Friday, June 14, 2024

A green roof in Cambridge seen in 2008. Cambridge City Hall’s pointed tower is at center right in the distance. (Photo: Mike Linksvayer via Flickr)

Requirements for “vegetated roofs” – also known as green roofs – on new or substantially renovated mid-rise, high-rise and commercial buildings were proposed Thursday in Somerville’s Land Use Committee by Ward 3 city councilor Ben Ewen-Campen and at-large councilor Jake Wilson.

Per the proposal, 80 percent of available room space – that is, space not dedicated to mechanical equipment, solar panels or other required equipment – would need to be covered in vegetation. The councilors encouraged passage of the amendment for its potential to mitigate the effects of climate change.

“We’re sitting here on a 90-degree day in September, so it should be pretty obvious to everyone why this is important,” Wilson said.

Cambridge has a similar law for buildings of more than 25,000 square feet, approximately the same square footage as Somerville’s mid-rise buildings, Ewen-Campen noted.

The amendment does not include specific requirements such as soil depth and types of plants; keeping the language vague avoids running into issues because the building code is regulated at the state level, Ewen-Campen said. Still, he added, aspects such as green scores – another part of Somerville’s zoning code that rates buildings based on green space – could incentivize developers to build more intentionally.

“Somerville has already lost the vast majority of its natural spaces,” said Renee Scott, an advocate with Green & Open Somerville and a citizen sponsor of the new zoning. “We need to get creative about bringing nature back to our lives.”

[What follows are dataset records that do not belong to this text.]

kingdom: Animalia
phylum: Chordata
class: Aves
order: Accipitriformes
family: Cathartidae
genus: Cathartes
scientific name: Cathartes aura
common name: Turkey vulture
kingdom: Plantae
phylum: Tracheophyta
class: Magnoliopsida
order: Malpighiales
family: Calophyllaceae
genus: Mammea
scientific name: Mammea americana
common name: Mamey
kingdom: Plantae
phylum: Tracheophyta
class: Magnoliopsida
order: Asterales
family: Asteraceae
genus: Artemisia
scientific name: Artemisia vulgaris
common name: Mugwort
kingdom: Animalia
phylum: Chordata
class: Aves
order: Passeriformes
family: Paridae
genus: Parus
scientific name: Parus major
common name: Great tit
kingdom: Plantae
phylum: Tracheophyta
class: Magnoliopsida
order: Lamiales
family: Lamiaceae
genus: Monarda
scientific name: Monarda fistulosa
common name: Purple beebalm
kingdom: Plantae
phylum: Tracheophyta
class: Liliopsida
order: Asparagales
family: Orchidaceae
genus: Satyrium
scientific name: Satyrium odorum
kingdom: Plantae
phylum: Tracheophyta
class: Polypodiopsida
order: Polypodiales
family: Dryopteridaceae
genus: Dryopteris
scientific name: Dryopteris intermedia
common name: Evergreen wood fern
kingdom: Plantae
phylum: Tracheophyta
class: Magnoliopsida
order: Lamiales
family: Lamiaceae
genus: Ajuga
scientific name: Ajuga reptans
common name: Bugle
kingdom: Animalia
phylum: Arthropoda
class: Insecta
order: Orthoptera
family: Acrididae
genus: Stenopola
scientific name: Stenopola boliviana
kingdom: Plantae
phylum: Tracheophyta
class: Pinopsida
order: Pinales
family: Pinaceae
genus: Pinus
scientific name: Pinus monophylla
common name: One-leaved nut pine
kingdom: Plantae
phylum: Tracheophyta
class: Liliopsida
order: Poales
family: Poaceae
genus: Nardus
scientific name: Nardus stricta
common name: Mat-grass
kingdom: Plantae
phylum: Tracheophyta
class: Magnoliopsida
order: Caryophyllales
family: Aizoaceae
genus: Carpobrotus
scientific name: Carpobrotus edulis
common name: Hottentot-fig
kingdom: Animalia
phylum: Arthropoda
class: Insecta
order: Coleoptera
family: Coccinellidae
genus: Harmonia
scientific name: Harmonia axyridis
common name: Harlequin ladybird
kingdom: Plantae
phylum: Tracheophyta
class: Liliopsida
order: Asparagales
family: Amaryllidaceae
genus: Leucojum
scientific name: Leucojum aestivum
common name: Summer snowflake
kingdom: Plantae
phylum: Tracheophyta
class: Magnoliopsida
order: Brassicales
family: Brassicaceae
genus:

Brendan Shea, another community advocate, examined Assembly Square and Cambridge’s Kendall Square to see how much green roof space could be dedicated around mechanical structures. There’s significant available space for greenery in Somerville when compared with Cambridge, Shea said.

According to the federal Environmental Protection Agency, patches of nature are cooler due to providing shade and releasing moisture through evapotranspiration, while cities’ lack of green spaces creates urban “heat islands.” The green roofs could help reduce the heat, city officials and public commenters said. Tori Antonino said the roofs could even provide habitats for native animals.

One commenter expressed worry that exemptions to the amendment allowing solar panels and for cellular and radio towers would encourage developers to rent out more of their roof space. In response, Ward 5 councilor Beatriz Gomez Mouakad asked for further study and clarification on whether having green roofs without allowing space for solar panels would prevent the city from reaching its renewable energy goals. Mouakad also questioned whether green scores would effectively encourage developers to incorporate green roofs.

Officials will revisit the proposal after public comment closes on Friday.